Wednesday, November 14, 2012

GLG Life Tech Corporation Announces Third Quarter 2012 Results


GLG Life Tech Corporation (GLG.TO) ("GLG", the "Company", "we" and "our"), a vertically-integrated leader in the agricultural and commercial development of high quality stevia and all natural and zero calorie food and beverage products, announces financial results for the quarter ended September 30, 2012.

Our revenues were $5.8 million for the three months ended September 30, 2012 and were up 232% compared to $1.7 million for the three months ended September 30, 2011 driven by increased stevia product sales. Our revenues were $13.4 million for the nine months ended September 30, 2012 down 45% compared to $24.4 million for the nine months ended September 30, 2011 due to lower consumer product sales of our AN0C brand.

The gross loss during the period was significantly impacted by capacity and other fixed charges that were added to the cost of goods sold (approximately $1.7 million), and material sales of two products below list price (approximately $1.6 million).

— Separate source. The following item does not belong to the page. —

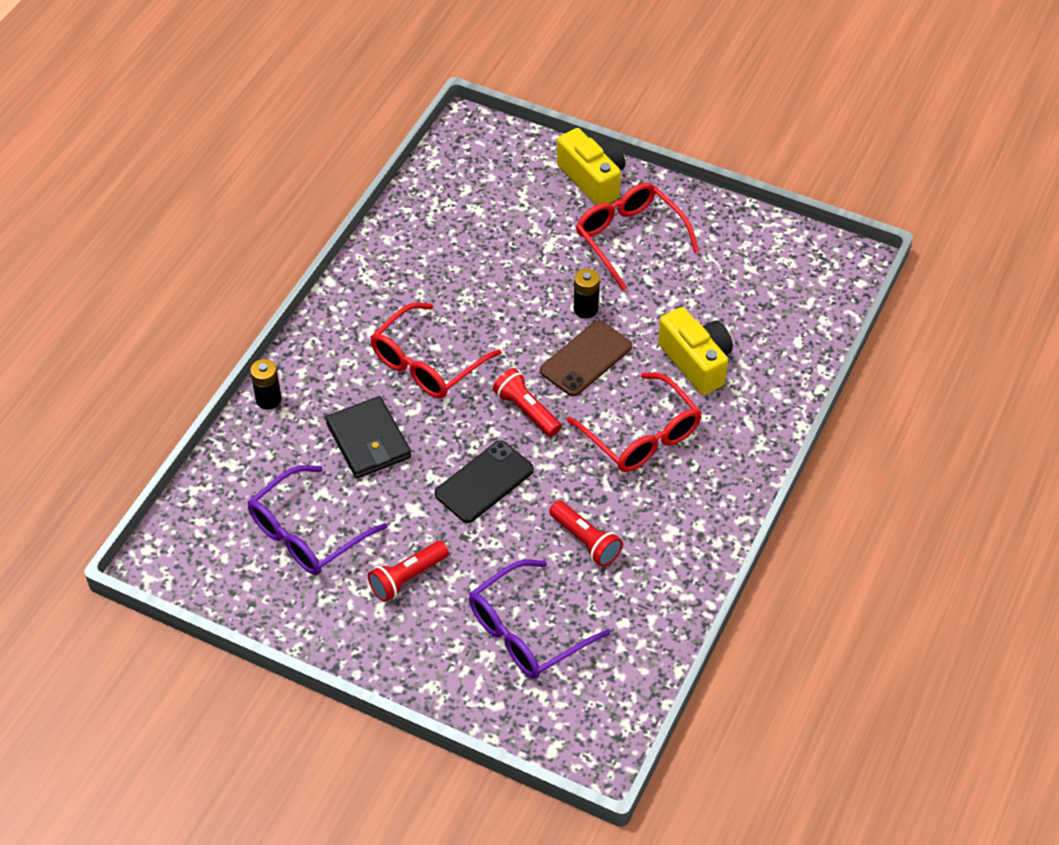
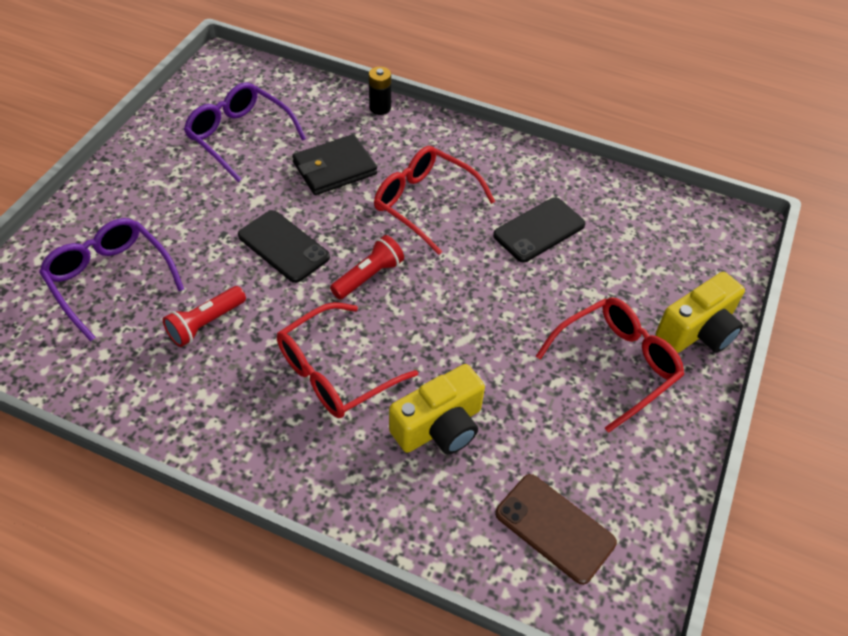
camera: 85 degrees right, 0 degrees up
(407, 578) = (184, 198): red flashlight -> none
(469, 274) = (539, 230): none -> black phone
(585, 309) = (506, 324): black battery -> none
(586, 359) = (437, 324): brown phone -> brown phone (554, 528)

General and Administrative Expenses have been significantly reduced by $7.2 million from $10.8 million in the third quarter of 2011 to $3.6 million for the third quarter of 2012.

We had a net loss attributable to the Company of $15.1 million for the three months ended September 30, 2012 or a $9.5 million improvement compared to a net loss of $24.6 million reported for the three months ended September 30, 2011. The loss for the third quarter includes an additional inventory write-down of $5.2 million related to the two products sold in the quarter below list price. We had a net loss attributable to the Company of $29.6 million for the nine months ended September 30, 2012 or a $13.3 million improvement compared to a net loss of $42.9 million for the comparable period in 2011.

EBITDA for the quarter ended September 30, 2012 was negative $3.5 million or a $5.3 million improvement compared to negative $8.8 million for the same period in 2011. EBITDA for the nine months ended September 30, 2012 was negative $9.1 million or a $7.7 million improvement compared to negative $16.8 million for the nine months ended September 30, 2011. The main drivers for the improvement in EBITDA are lower SG&A expenses in both the consumer products (AN0C) segment and stevia segment, which were offset by lower gross margin compared to the same period in 2011. The Company has been focused on reducing its cash burn rate in 2012 as it grows its stevia revenue base from the levels achieved in the second half of 2011.

Cash used by operating activities was $5.2 million in the nine month period ended September 30, 2012 compared to $29.9 million used in the same period of 2011 or a $24.7 million improvement. This decrease in cash used by operating activities can be attributed to an improvement in cash flow used in operations ($10.1 million) and an improvement in cash generated from non-cash working capital ($14.6 million) in the current period compared to the same period in 2011.

The Company has reduced inventories from their peak balance of $96.1 million at September 30, 2011 to $44.8 million as at September 30, 2012 or a reduction of 53% through a combination of sales and write-downs. This reduction is an important achievement in order to work through the legacy inventory cost on its balance sheet as the Company moves to its new lower cost structure that it has achieved with its H3 and H4 proprietary stevia leaf varieties.

The Company has made progress during the 9 months ended September 30, 2012 in reducing its short term banks loans by $5.5 million as well as decreasing its accounts payable of $4.6 million compared to these balances as at December 31, 2011. The Company continues to negotiate with its China Banks for the renewal of its short term loans.